One of these occasions got Irene into trouble and left her with a black eye. She decided it would be a great joke to take a toy pistol and, masked and disguised, "hold up" the neighbours. The woman of the house was in on the joke but when "the bad man" burst through the door the neighbor man jumped up and punched "him" before his wife could intervene.

Irene loved music and encouraged her children to learn to play musical instruments. At the local dances, she took on the job of teaching all the awkward youngsters how to dance.

By the 1940s Irene's children still at home were old enough to look after themselves so she was able to set out on another adventure. Her parents in Saskatchewan raised pinto horses and had a good stallion they were willing to give her to start her own line of pintos. However, at that time it was not a simple matter of hooking up the horse trailer and bringing the horse home. Irene could think of only one way she could afford to transport the stallion that distance. She packed up her saddle, boots and suitcase and took the bus to Saskatchewan.

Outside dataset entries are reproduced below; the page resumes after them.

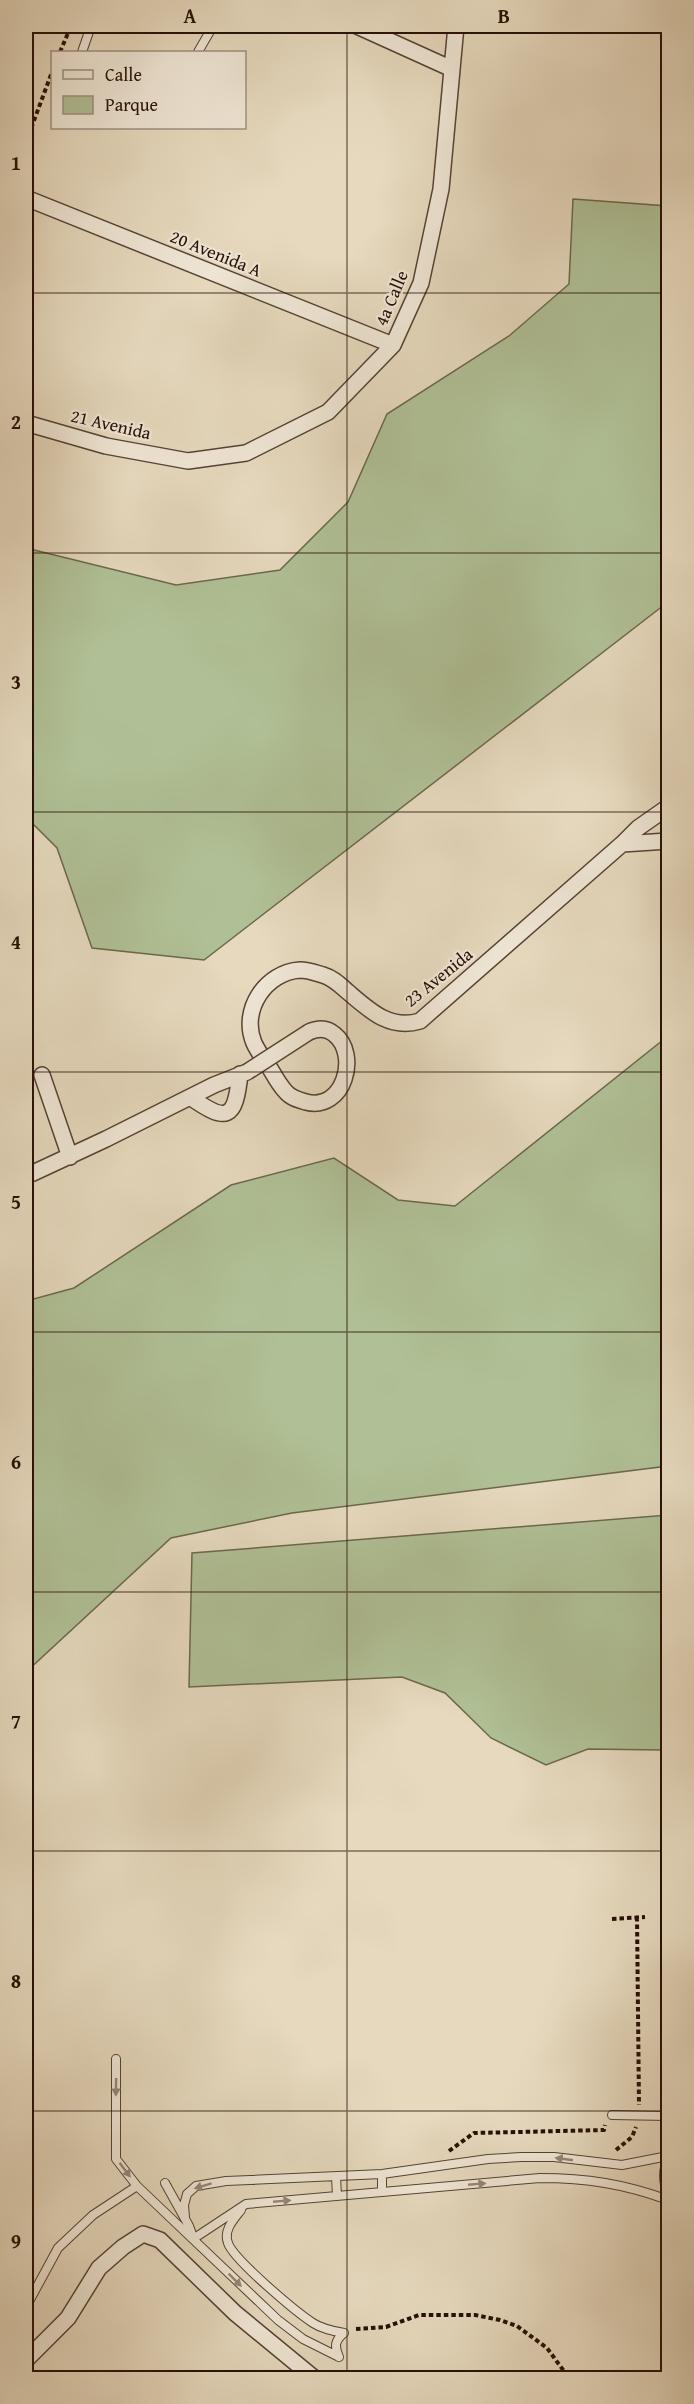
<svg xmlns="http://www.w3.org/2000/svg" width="694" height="2404" font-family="'Gentium Book Plus',serif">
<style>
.green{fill:#b0c096;stroke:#6b684e;stroke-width:1.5}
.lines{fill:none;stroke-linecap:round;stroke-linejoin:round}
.service-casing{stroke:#564233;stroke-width:10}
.minor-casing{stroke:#564233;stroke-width:18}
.path{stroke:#260f05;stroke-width:4;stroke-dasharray:4.5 3;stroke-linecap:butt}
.service{stroke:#efe6d5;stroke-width:8}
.minor{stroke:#efe6d5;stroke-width:15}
.minor-bridge-casing{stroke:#564233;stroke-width:18;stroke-linecap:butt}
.minor-bridge{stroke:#efe6d5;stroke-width:15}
.oneway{fill:#958577}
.grid{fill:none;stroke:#260f05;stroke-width:1.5;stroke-opacity:0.55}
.labels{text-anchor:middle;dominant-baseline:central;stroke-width:4.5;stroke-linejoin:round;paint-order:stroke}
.street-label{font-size:18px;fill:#260f05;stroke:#efe6d5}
.neatline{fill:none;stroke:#260f05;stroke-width:2}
.grid-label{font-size:20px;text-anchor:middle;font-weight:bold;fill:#260f05}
</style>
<rect width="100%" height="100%" fill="#e6d9be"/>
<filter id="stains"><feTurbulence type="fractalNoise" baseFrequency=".00333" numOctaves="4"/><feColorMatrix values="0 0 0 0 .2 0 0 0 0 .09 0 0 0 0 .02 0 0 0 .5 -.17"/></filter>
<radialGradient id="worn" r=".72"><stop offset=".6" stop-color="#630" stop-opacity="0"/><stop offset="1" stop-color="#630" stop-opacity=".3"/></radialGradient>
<!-- green -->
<path class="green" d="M573 199 668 206V602L204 960 92 948 57 848 26 817V548L176 585 280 570 348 502 387 414 509 336 569 284Z
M668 1036V1466L292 1513 171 1538 26 1672V1301L74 1288 231 1185 334 1158 398 1200 455 1206Z
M668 1515V1729L663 1750 588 1749 546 1765 491 1738 445 1693 402 1677 189 1687 192 1553Z"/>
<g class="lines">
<!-- service casing -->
<g class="service-casing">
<path id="service" d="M82 52 91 26
M198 52 213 26
M116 2059V2159L137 2186 278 2320 303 2339 339 2357
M612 2115 668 2116
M668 2159C662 2171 663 2182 668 2195
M382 2174V2192
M336 2177 337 2196
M165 2183 189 2226 193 2237
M241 2210C234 2219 223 2230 228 2243 233 2259 296 2312 313 2323 322 2329 333 2331 344 2333
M185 2217 184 2205 187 2194 196 2186 226 2181 382 2174 488 2159 521 2157H554L622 2165 668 2156
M193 2239 246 2204 540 2178C586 2178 625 2184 668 2200
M26 2307 58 2248 93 2215 137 2186
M339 2357C334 2346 335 2340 344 2333"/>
</g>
<!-- minor casing -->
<g class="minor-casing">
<path id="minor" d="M357 26 452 69
M26 198 393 345
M26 423 106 446 188 461 246 453 328 412 393 345 421 283 441 189 456 26
M622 844 638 828 668 807
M309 1032C318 1028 327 1028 334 1034 360 1054 344 1112 306 1102 299 1100 291 1098 286 1092 280 1086 275 1077 271 1070 265 1061 258 1052 254 1043 240 1010 266 972 300 970 308 970 316 973 323 975 333 978 340 985 348 992 370 1011 390 1030 420 1021L622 844 668 841
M42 1075 70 1157
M190 1097C227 1123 235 1120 240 1074
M26 1174 33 1173 106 1139 214 1085 247 1072
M26 2360 68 2318 99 2268 123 2247 143 2234 160 2240 235 2313 314 2378"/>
</g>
<!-- path -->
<path class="path" d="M60 52 71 26
M26 142 52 72
M637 1917 639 2105
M612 1919 645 1917
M616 2150 632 2137 636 2127
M449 2151 474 2133 604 2130 605 2125
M356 2329 386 2327 419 2315H475L500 2320 517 2326 547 2348 569 2378"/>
<!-- service -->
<use href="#service" class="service"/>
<!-- minor -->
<use href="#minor" class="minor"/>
<!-- minor-bridge casing -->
<g class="minor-bridge-casing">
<path id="minor-bridge" d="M247 1072 309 1032"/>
</g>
<!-- minor-bridge -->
<use href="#minor-bridge" class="minor-bridge"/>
</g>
<!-- one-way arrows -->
<defs><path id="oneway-solid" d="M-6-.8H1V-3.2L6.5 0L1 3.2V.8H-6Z" transform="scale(1.5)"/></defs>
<g class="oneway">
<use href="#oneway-solid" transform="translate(116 2087) rotate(91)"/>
<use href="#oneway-solid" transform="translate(564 2159) rotate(-172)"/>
<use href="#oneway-solid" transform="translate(125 2170) rotate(53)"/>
<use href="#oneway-solid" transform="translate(477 2184) rotate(-5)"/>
<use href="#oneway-solid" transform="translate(203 2186) rotate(163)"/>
<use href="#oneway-solid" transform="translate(282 2201) rotate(-5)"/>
<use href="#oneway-solid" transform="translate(235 2280) rotate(45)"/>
</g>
<!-- grid -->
<path class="grid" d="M347 26V2378M26 293H668M26 553H668M26 812H668M26 1072H668M26 1332H668M26 1592H668M26 1851H668M26 2111H668"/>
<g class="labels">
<!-- street labels -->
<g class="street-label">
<text transform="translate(216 253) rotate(22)">20 Avenida A</text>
<text transform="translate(391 298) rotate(-67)">4a Calle</text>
<text transform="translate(111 424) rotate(13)">21 Avenida</text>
<text transform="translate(438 977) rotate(-39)">23 Avenida</text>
</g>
</g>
<!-- margin -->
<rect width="694" height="2404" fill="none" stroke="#e6d9be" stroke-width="66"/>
<!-- legend -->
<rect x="51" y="51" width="195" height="78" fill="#efe6d5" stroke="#9f9082" stroke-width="1.5"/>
<rect x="63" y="70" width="30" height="9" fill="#efe6d5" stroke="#9f9082" stroke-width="1.5"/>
<text x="105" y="81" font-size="18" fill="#260f05">Calle</text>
<rect x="63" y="96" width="30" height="18" fill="#b0c096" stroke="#9f9082" stroke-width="1.5"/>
<text x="105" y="111" font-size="18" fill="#260f05">Parque</text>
<rect x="33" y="33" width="628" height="2338" class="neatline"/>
<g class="grid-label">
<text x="190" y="23">A</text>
<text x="504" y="23">B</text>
<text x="16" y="170">1</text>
<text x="16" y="429">2</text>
<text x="16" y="689">3</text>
<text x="16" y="949">4</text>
<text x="16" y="1209">5</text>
<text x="16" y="1469">6</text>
<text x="16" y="1728">7</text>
<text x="16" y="1988">8</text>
<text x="16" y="2248">9</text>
</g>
<rect width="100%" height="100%" filter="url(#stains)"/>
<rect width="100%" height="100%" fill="url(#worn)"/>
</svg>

She was able to get the horse trucked as far as the Alberta border. After that, Irene, the horse, and a little dog who rode behind the saddle with her, were on their own. It was a long ride and some nights were spent bedded down in old sheds along the way but Irene and her animals made it safely home.

In 1963, Irene's husband, Eric, died, leaving a great void in her life, but Irene still found new challenges. She taught all her grandchildren the secrets of hunting and shot her last deer when she was in her 70s. She learned the art of taxidermy and mounted the collection of animals now on display at the Sundre Museum. She planned extravagant parties for children, setting up adventures where they might walk around a bend in the trail and come face-to-face with a big stuffed bear.

Still enjoying "dress-up" Irene put on her old-fashioned long dress and bonnet to help add a pioneer flavour to various occasions at the museum. At Christmas she took great delight in dressing as Santa and going to visit her grandchildren or neighbourhood children. Irene Lyle died in 1976 at the age of 76.

In the words of Rudyard Kipling's poem, If, she truly did fill the unforgiving minute with 60 seconds worth of distance run. Her life was never easy. In the words of one good friend, "Irene looked after others; they didn't look after her." But, perhaps Irene's greatest talent was not just surviving all the hard times but actually enjoying them. She could always find that bit of extra energy to play a joke or have a party. Truly, Irene Lyle was a survivor with a smile.